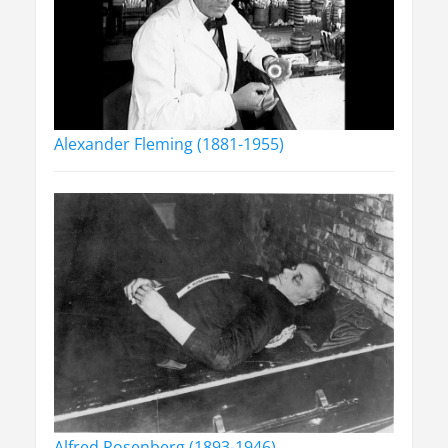
Alexander Fleming (1881-1955)
Alfred Rosenberg (1893-1946)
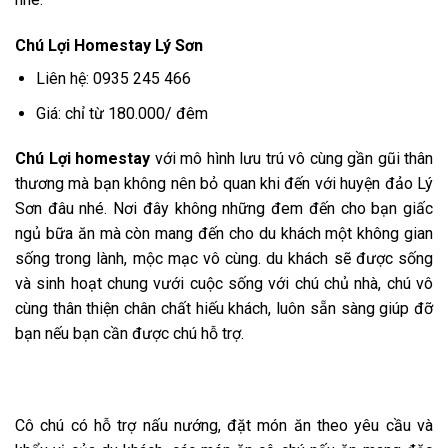
Chú Lợi Homestay Lý Sơn
Liên hệ:
0935 245 466
Giá: chỉ từ 180.000/ đêm
Chú Lợi homestay
với mô hình lưu trú vô cùng gần gũi thân
thương mà bạn không nên bỏ quan khi đến với huyện đảo Lý
Sơn đâu nhé. Nơi đây không những đem đến cho bạn giấc
ngủ bữa ăn mà còn mang đến cho du khách một không gian
sống trong lành, mộc mạc vô cùng. du khách sẽ được sống
và sinh hoạt chung vưới cuộc sống với chú chủ nhà, chú vô
cùng thân thiện chân chất hiếu khách, luôn sẵn sàng giúp đỡ
bạn nếu bạn cần được chú hỗ trợ.
Cô chú có hỗ trợ nấu nướng, đặt món ăn theo yêu cầu và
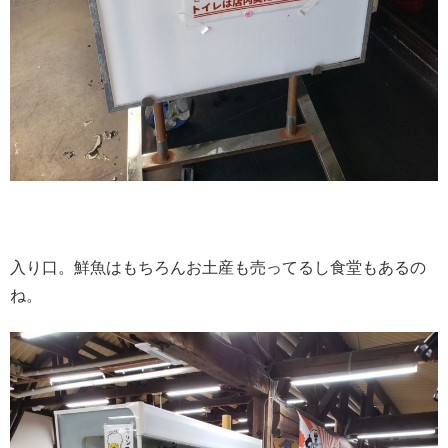
入り口。鮮魚はもちろんお土産も売ってるし食堂もあるの
ね。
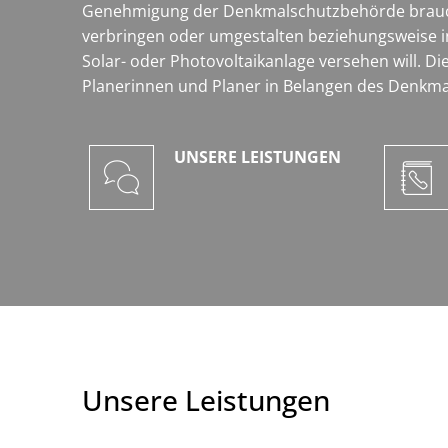
Genehmigung der Denkmalschutzbehörde braucht
verbringen oder umgestalten beziehungsweise i
Solar- oder Photovoltaikanlage versehen will.
Planerinnen und Planer in Belangen des Denkmal
UNSERE LEISTUNGEN
Unsere Leistungen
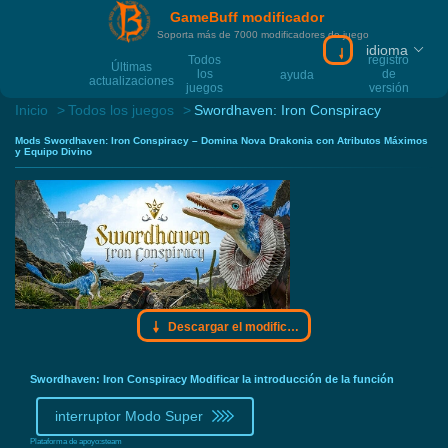
GameBuff modificador
Soporta más de 7000 modificadores de juego
idioma
Descargar el mo
Todos
registro
Últimas
los
de
ayuda
actualizaciones
juegos
versión
Inicio
Todos los juegos
Swordhaven: Iron Conspiracy
Mods Swordhaven: Iron Conspiracy – Domina Nova Drakonia con Atributos Máximos
y Equipo Divino
Descargar el modificador Gamebuff
Swordhaven: Iron Conspiracy Modificar la introducción de la función
interruptor Modo Super
Plataforma de apoyo:
steam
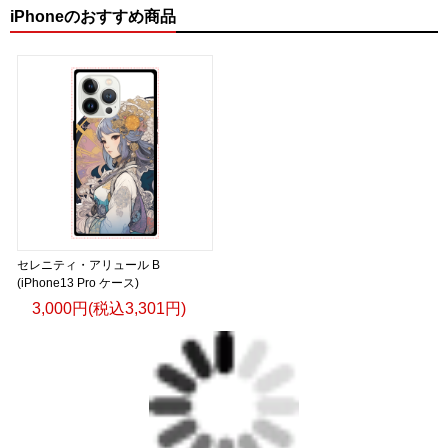
＜著者:挿画作成＞ 凛々風 猛 -リリカゼタケル
iPhoneのおすすめ商品
日本語版: https://amzn.asia/d/fMWTZVg
小説 [刺すように燃えるような眼差しは] -Version2.
挿画&グッズカタログ <デザイン画集:BEST版>
＜著者:絵本/挿画作成＞ 凛々風 猛 -リリカゼタケル
日本語版: https://amzn.asia/d/hMo8oB0
▶︎小説 [刺すように燃えるような眼差しは]
-Comics Style Version.
挿画&グッズカタログ <デザイン画集:BEST版>
セレニティ・アリュール B
＜著者/絵本:挿画作成＞ 凛々風 猛 -リリカゼタケル
(iPhone13 Pro ケース)
日本語版: https://amzn.asia/d/gPVyU1t
3,000円(税込3,301円)
＿＿＿＿＿＿＿＿＿＿＿＿＿＿＿＿＿＿＿＿＿＿
▶︎SUZURI https://suzuri.jp/ririkazetakeru
▶︎UP-T up-t.jp/creator/66b9c067ae64e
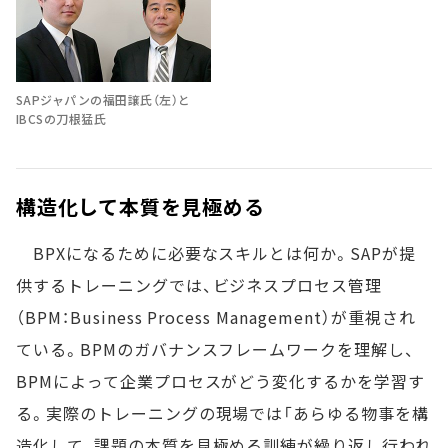
SAPジャパンの福田譲氏（左）と
IBCSの刀根猛氏
構造化して本質を見極める
BPXになるために必要なスキルとは何か。SAPが提
供するトレーニングでは、ビジネスプロセス管理
（BPM：Business Process Management）が重視され
ている。BPMのガバナンスフレームワークを理解し、
BPMによって企業プロセスがどう変化するかを学習す
る。実際のトレーニングの現場では「あらゆる物事を構
造化して、課題の本質を見極める訓練が繰り返し行われ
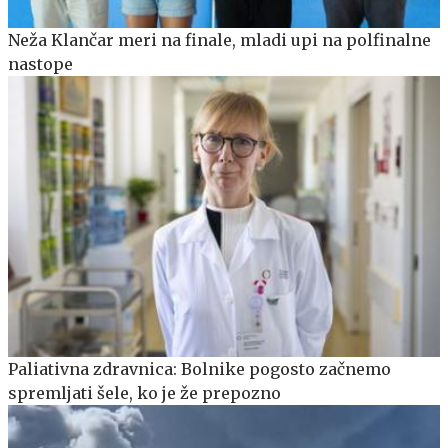
Neža Klančar meri na finale, mladi upi na polfinalne
nastope
Paliativna zdravnica: Bolnike pogosto začnemo
spremljati šele, ko je že prepozno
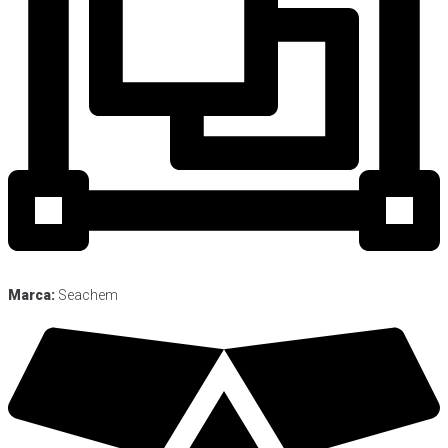
Marca:
Seachem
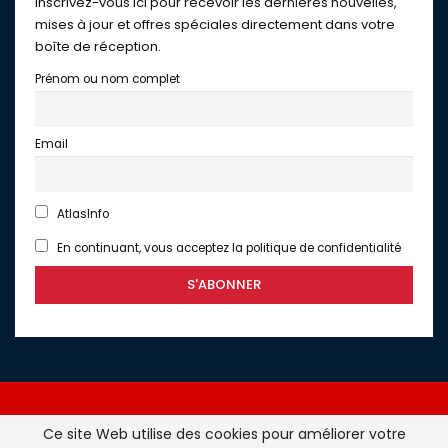
Inscrivez-vous ici pour recevoir les dernières nouvelles,
mises à jour et offres spéciales directement dans votre
boîte de réception.
Prénom ou nom complet
Email
AtlasInfo
En continuant, vous acceptez la politique de confidentialité
Ce site Web utilise des cookies pour améliorer votre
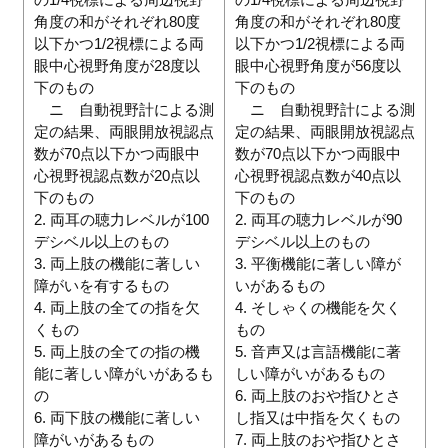
角度の和がそれぞれ80度
角度の和がそれぞれ80度
以下かつ1/2視標による両
以下かつ1/2視標による両
眼中心視野角度が28度以
眼中心視野角度が56度以
下のもの
下のもの
ニ 自動視野計による測
ニ 自動視野計による測
定の結果、両眼開放視認点
定の結果、両眼開放視認点
数が70点以下かつ両眼中
数が70点以下かつ両眼中
心視野視認点数が20点以
心視野視認点数が40点以
下のもの
下のもの
2. 両耳の聴力レベルが100
2. 両耳の聴力レベルが90
デシベル以上のもの
デシベル以上のもの
3. 両上肢の機能に著しい
3. 平衡機能に著しい障が
障がいを有するもの
いがあるもの
4. 両上肢の全ての指を欠
4. そしゃくの機能を欠く
くもの
もの
5. 両上肢の全ての指の機
5. 音声又は言語機能に著
能に著しい障がいがあるも
しい障がいがあるもの
の
6. 両上肢のおや指ひとさ
6. 両下肢の機能に著しい
し指又は中指を欠くもの
障がいがあるもの
7. 両上肢のおや指ひとさ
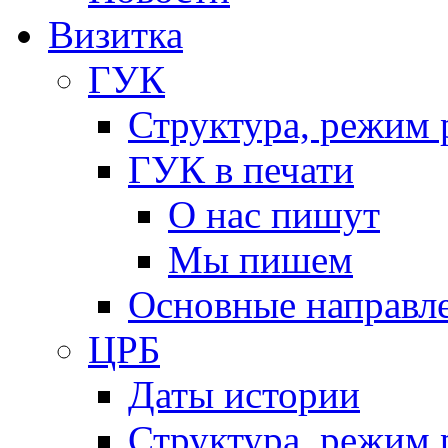
Визитка
ГУК
Структура, режим 
ГУК в печати
О нас пишут
Мы пишем
Основные направл
ЦРБ
Даты истории
Структура, режим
::::::::
In the copy, only the lines from the one holding "3. 両上肢の機能に著しい" through the end of the listing above should appear, retyped exactly, both ends included, with no pictures.

▸ Task result:
3. 両上肢の機能に著しい
3. 平衡機能に著しい障が
障がいを有するもの
いがあるもの
4. 両上肢の全ての指を欠
4. そしゃくの機能を欠く
くもの
もの
5. 両上肢の全ての指の機
5. 音声又は言語機能に著
能に著しい障がいがあるも
しい障がいがあるもの
の
6. 両上肢のおや指ひとさ
6. 両下肢の機能に著しい
し指又は中指を欠くもの
障がいがあるもの
7. 両上肢のおや指ひとさ
Визитка
ГУК
Структура, режим 
ГУК в печати
О нас пишут
Мы пишем
Основные направл
ЦРБ
Даты истории
Структура, режим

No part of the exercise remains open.